### DIRECTIONS
Rewrite the records below, changing every occurrence of "common name" to "vernacular name" and leaving all other text as it stands.

### PROVIDED RECORDS
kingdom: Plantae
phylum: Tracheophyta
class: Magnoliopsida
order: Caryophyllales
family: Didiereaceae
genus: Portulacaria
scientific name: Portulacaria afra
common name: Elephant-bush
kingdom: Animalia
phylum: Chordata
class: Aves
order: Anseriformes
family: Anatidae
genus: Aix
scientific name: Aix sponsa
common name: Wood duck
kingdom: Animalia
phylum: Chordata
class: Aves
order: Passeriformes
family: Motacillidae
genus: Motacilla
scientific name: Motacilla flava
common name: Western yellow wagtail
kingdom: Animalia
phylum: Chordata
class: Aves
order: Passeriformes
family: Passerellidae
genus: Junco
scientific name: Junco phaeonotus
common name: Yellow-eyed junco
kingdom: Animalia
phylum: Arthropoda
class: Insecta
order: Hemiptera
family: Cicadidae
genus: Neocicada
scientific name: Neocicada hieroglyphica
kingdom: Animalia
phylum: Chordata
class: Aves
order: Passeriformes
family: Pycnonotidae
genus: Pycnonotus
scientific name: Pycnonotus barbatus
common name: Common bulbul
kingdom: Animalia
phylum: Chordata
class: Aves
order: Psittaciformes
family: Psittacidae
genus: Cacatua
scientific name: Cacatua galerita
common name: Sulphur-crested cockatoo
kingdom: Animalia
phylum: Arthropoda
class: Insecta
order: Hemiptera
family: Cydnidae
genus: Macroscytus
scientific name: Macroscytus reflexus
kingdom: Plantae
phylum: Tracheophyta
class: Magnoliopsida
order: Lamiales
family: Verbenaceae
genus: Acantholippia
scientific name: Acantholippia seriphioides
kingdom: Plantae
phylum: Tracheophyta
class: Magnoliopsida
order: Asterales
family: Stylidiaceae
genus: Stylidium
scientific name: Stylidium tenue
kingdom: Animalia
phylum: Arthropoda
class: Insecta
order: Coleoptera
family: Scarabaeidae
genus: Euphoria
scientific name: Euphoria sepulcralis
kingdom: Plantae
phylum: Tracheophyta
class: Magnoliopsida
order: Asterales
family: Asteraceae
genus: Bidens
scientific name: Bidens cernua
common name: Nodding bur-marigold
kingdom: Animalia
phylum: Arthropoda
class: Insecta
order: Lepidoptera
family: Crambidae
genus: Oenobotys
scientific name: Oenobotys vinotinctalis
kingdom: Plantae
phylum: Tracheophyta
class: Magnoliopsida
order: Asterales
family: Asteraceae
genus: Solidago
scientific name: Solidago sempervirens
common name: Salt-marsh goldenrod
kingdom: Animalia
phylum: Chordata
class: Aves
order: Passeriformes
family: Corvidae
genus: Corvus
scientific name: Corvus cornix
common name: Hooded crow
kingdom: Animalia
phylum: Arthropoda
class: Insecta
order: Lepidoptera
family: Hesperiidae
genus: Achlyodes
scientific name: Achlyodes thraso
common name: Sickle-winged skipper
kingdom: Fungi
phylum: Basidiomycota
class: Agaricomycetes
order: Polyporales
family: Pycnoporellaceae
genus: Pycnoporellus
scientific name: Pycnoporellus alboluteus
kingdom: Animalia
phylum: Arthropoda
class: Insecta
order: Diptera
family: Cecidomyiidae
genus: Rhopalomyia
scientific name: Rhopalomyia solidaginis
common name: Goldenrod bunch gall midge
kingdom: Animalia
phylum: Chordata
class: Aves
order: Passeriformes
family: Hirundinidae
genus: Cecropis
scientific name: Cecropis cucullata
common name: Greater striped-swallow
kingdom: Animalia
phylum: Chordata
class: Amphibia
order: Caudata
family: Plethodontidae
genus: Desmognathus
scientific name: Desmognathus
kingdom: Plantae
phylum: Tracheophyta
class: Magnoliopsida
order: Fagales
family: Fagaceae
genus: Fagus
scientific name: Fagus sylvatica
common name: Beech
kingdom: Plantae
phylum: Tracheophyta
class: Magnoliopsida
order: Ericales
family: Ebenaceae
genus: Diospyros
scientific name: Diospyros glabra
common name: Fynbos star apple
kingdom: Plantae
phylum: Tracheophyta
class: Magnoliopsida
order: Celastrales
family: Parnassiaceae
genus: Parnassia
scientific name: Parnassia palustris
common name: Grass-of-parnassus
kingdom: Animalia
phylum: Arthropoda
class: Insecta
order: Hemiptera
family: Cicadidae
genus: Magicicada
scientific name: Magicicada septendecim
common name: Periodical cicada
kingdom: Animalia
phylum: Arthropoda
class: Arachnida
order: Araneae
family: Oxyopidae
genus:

### SOLUTION FOR THIS TASK
kingdom: Plantae
phylum: Tracheophyta
class: Magnoliopsida
order: Caryophyllales
family: Didiereaceae
genus: Portulacaria
scientific name: Portulacaria afra
vernacular name: Elephant-bush
kingdom: Animalia
phylum: Chordata
class: Aves
order: Anseriformes
family: Anatidae
genus: Aix
scientific name: Aix sponsa
vernacular name: Wood duck
kingdom: Animalia
phylum: Chordata
class: Aves
order: Passeriformes
family: Motacillidae
genus: Motacilla
scientific name: Motacilla flava
vernacular name: Western yellow wagtail
kingdom: Animalia
phylum: Chordata
class: Aves
order: Passeriformes
family: Passerellidae
genus: Junco
scientific name: Junco phaeonotus
vernacular name: Yellow-eyed junco
kingdom: Animalia
phylum: Arthropoda
class: Insecta
order: Hemiptera
family: Cicadidae
genus: Neocicada
scientific name: Neocicada hieroglyphica
kingdom: Animalia
phylum: Chordata
class: Aves
order: Passeriformes
family: Pycnonotidae
genus: Pycnonotus
scientific name: Pycnonotus barbatus
vernacular name: Common bulbul
kingdom: Animalia
phylum: Chordata
class: Aves
order: Psittaciformes
family: Psittacidae
genus: Cacatua
scientific name: Cacatua galerita
vernacular name: Sulphur-crested cockatoo
kingdom: Animalia
phylum: Arthropoda
class: Insecta
order: Hemiptera
family: Cydnidae
genus: Macroscytus
scientific name: Macroscytus reflexus
kingdom: Plantae
phylum: Tracheophyta
class: Magnoliopsida
order: Lamiales
family: Verbenaceae
genus: Acantholippia
scientific name: Acantholippia seriphioides
kingdom: Plantae
phylum: Tracheophyta
class: Magnoliopsida
order: Asterales
family: Stylidiaceae
genus: Stylidium
scientific name: Stylidium tenue
kingdom: Animalia
phylum: Arthropoda
class: Insecta
order: Coleoptera
family: Scarabaeidae
genus: Euphoria
scientific name: Euphoria sepulcralis
kingdom: Plantae
phylum: Tracheophyta
class: Magnoliopsida
order: Asterales
family: Asteraceae
genus: Bidens
scientific name: Bidens cernua
vernacular name: Nodding bur-marigold
kingdom: Animalia
phylum: Arthropoda
class: Insecta
order: Lepidoptera
family: Crambidae
genus: Oenobotys
scientific name: Oenobotys vinotinctalis
kingdom: Plantae
phylum: Tracheophyta
class: Magnoliopsida
order: Asterales
family: Asteraceae
genus: Solidago
scientific name: Solidago sempervirens
vernacular name: Salt-marsh goldenrod
kingdom: Animalia
phylum: Chordata
class: Aves
order: Passeriformes
family: Corvidae
genus: Corvus
scientific name: Corvus cornix
vernacular name: Hooded crow
kingdom: Animalia
phylum: Arthropoda
class: Insecta
order: Lepidoptera
family: Hesperiidae
genus: Achlyodes
scientific name: Achlyodes thraso
vernacular name: Sickle-winged skipper
kingdom: Fungi
phylum: Basidiomycota
class: Agaricomycetes
order: Polyporales
family: Pycnoporellaceae
genus: Pycnoporellus
scientific name: Pycnoporellus alboluteus
kingdom: Animalia
phylum: Arthropoda
class: Insecta
order: Diptera
family: Cecidomyiidae
genus: Rhopalomyia
scientific name: Rhopalomyia solidaginis
vernacular name: Goldenrod bunch gall midge
kingdom: Animalia
phylum: Chordata
class: Aves
order: Passeriformes
family: Hirundinidae
genus: Cecropis
scientific name: Cecropis cucullata
vernacular name: Greater striped-swallow
kingdom: Animalia
phylum: Chordata
class: Amphibia
order: Caudata
family: Plethodontidae
genus: Desmognathus
scientific name: Desmognathus
kingdom: Plantae
phylum: Tracheophyta
class: Magnoliopsida
order: Fagales
family: Fagaceae
genus: Fagus
scientific name: Fagus sylvatica
vernacular name: Beech
kingdom: Plantae
phylum: Tracheophyta
class: Magnoliopsida
order: Ericales
family: Ebenaceae
genus: Diospyros
scientific name: Diospyros glabra
vernacular name: Fynbos star apple
kingdom: Plantae
phylum: Tracheophyta
class: Magnoliopsida
order: Celastrales
family: Parnassiaceae
genus: Parnassia
scientific name: Parnassia palustris
vernacular name: Grass-of-parnassus
kingdom: Animalia
phylum: Arthropoda
class: Insecta
order: Hemiptera
family: Cicadidae
genus: Magicicada
scientific name: Magicicada septendecim
vernacular name: Periodical cicada
kingdom: Animalia
phylum: Arthropoda
class: Arachnida
order: Araneae
family: Oxyopidae
genus:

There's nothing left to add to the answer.